When you’re facing desperate situations, when bills are piling up, when your car breaks down, when an appliance stops working and – importantly – your income is leaving you below the poverty line, there’s no other option but to take on consumer debt.
And from there, it can spiral.
This is where payday lenders and rent-to-own companies step in, preying on the vulnerable and thus completing the circle of misery. Replacing that broken fridge instantly with periodic repayments and interest seemed manageable enough at first, but when you’re paying three times the retail price in the long run, it’s a con.
A friend of mine in regional Victoria – a single mother relying on cash-in-hand cleaning jobs – had racked up thousands of dollars in consumer debt. One was to buy a car that ended up breaking down less than a year later. More debt.

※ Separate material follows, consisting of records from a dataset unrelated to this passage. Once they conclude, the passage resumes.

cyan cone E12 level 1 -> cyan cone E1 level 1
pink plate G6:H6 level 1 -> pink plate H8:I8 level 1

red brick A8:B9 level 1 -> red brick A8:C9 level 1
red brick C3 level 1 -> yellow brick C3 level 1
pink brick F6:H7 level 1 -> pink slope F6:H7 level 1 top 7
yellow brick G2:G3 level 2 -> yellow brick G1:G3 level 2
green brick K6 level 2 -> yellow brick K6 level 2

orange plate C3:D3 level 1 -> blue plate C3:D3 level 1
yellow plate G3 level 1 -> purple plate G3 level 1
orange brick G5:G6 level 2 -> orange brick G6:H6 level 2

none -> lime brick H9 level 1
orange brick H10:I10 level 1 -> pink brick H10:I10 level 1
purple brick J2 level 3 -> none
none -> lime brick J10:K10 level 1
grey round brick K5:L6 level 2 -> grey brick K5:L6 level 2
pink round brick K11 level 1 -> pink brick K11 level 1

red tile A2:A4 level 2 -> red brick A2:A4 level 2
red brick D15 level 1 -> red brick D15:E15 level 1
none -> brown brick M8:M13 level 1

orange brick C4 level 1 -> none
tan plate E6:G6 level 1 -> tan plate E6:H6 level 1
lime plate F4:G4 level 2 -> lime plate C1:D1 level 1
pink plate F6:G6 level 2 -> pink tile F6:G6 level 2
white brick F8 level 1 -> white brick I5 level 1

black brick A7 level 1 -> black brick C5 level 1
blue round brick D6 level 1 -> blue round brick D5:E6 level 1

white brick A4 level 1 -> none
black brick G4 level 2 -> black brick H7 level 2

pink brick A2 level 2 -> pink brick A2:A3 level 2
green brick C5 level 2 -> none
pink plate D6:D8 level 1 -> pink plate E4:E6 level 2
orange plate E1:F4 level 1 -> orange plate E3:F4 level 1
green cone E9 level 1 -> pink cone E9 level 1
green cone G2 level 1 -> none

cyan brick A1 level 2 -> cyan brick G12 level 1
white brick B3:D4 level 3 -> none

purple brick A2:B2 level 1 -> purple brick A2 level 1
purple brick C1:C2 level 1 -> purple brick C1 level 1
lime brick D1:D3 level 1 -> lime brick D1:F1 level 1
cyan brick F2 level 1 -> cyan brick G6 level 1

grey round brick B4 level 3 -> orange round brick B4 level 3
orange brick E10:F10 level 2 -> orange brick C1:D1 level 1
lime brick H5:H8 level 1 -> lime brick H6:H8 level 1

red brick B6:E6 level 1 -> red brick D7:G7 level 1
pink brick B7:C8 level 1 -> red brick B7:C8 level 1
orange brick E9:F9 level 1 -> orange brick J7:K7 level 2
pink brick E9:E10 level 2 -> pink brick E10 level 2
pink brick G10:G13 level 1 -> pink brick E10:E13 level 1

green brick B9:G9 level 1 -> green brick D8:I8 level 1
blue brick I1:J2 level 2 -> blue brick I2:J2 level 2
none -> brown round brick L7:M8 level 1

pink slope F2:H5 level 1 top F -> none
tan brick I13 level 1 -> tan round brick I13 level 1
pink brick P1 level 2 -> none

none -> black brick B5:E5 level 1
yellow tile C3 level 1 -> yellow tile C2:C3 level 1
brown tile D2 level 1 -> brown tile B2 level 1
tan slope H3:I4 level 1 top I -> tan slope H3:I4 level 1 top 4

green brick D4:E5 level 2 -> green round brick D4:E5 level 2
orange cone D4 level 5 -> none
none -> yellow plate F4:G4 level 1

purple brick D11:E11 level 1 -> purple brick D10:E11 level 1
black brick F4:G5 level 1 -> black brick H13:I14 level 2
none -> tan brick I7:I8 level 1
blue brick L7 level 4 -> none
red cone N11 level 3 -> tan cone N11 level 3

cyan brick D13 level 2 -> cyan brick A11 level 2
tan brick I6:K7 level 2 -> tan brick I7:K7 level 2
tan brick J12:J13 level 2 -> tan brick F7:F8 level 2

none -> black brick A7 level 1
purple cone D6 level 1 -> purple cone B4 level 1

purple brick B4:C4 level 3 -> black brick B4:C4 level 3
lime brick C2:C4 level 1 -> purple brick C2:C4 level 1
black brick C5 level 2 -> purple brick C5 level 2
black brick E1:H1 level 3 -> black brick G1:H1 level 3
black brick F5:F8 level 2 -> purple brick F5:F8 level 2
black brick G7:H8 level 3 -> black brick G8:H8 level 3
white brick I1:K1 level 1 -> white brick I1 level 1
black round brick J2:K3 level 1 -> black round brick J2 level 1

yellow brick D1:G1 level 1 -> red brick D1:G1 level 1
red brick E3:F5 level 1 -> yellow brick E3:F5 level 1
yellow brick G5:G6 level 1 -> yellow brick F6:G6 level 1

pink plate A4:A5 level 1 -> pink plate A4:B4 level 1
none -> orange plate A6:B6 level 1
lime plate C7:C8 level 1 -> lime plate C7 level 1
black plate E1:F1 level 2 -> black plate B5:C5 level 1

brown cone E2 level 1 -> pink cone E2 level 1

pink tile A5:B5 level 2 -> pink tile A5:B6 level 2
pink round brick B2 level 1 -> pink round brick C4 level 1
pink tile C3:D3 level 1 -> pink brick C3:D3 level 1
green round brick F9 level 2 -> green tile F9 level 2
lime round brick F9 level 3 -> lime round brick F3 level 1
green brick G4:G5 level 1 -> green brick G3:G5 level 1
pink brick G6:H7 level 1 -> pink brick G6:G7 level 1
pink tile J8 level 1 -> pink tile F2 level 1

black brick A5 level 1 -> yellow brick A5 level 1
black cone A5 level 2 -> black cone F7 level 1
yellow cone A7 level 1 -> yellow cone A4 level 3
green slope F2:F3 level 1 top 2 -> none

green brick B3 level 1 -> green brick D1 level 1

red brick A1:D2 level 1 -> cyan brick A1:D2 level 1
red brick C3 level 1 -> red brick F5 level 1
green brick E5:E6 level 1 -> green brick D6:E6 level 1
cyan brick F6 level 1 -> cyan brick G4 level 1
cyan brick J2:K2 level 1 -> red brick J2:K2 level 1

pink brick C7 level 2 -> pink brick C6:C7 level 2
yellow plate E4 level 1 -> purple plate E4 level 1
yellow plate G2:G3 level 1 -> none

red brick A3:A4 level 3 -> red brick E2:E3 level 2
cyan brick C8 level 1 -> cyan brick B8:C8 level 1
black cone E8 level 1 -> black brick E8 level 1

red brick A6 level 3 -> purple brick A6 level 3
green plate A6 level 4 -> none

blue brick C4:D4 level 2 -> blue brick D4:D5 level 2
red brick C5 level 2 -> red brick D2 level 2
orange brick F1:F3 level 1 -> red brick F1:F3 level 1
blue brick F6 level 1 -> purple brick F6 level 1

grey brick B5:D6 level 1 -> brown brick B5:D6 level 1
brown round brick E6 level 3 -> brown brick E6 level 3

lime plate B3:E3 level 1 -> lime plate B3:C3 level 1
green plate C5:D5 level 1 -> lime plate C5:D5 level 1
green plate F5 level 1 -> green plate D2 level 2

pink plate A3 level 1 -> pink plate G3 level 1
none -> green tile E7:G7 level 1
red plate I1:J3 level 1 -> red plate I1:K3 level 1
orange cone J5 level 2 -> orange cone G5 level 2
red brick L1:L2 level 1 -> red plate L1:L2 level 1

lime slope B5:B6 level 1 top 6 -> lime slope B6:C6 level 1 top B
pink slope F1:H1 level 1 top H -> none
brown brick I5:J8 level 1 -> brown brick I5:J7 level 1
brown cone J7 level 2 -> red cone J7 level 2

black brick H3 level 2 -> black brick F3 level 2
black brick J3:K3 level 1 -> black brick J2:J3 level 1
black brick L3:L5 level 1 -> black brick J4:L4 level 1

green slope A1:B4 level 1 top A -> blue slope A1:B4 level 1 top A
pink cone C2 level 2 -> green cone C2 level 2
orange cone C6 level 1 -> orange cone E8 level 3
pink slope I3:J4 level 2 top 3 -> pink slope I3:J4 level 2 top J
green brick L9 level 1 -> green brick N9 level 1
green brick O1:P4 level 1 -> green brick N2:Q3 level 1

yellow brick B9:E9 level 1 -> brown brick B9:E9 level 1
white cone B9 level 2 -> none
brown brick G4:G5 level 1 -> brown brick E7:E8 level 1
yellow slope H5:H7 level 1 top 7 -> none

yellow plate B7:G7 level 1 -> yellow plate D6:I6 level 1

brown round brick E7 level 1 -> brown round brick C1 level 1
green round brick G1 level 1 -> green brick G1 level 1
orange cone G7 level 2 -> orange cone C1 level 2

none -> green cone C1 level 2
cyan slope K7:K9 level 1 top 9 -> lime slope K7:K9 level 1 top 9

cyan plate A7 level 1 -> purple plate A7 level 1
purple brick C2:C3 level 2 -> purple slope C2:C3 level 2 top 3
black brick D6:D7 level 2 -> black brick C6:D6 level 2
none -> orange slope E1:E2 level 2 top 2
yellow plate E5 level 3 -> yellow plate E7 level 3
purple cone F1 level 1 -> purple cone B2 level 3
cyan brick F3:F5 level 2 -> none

Then coronavirus happened.
At first it was overwhelming, but then the government came to her aid, increasing Newstart from $1100 a fortnight to the JobSeeker rate of $1500. Unlike the generalisations and stereotypes thrown at those on welfare, she used the extra money wisely to pay down her debt and start to save.
It has finally become manageable, but there’s a problem. From September 28, the woman – like millions across the country – will become $300 a fortnight poorer. She will be back below the poverty line. Her car has broken down again, too, making it almost impossible to get work.
Those long-term ambitions of studying at TAFE are back on the back burner.
In 2018, I spoke to Ravenswood mother-of-four, Letisha, who had stretched her payments to cover day-to-day living expenses and nothing more. With an inability to save, when it came time to make purchases – whether they were to replace appliances or anything above and beyond the usual spend – she turned to a rent-to-own company.
“I’m unable to save when you started looking at paying bills and all that,” she said about Newstart.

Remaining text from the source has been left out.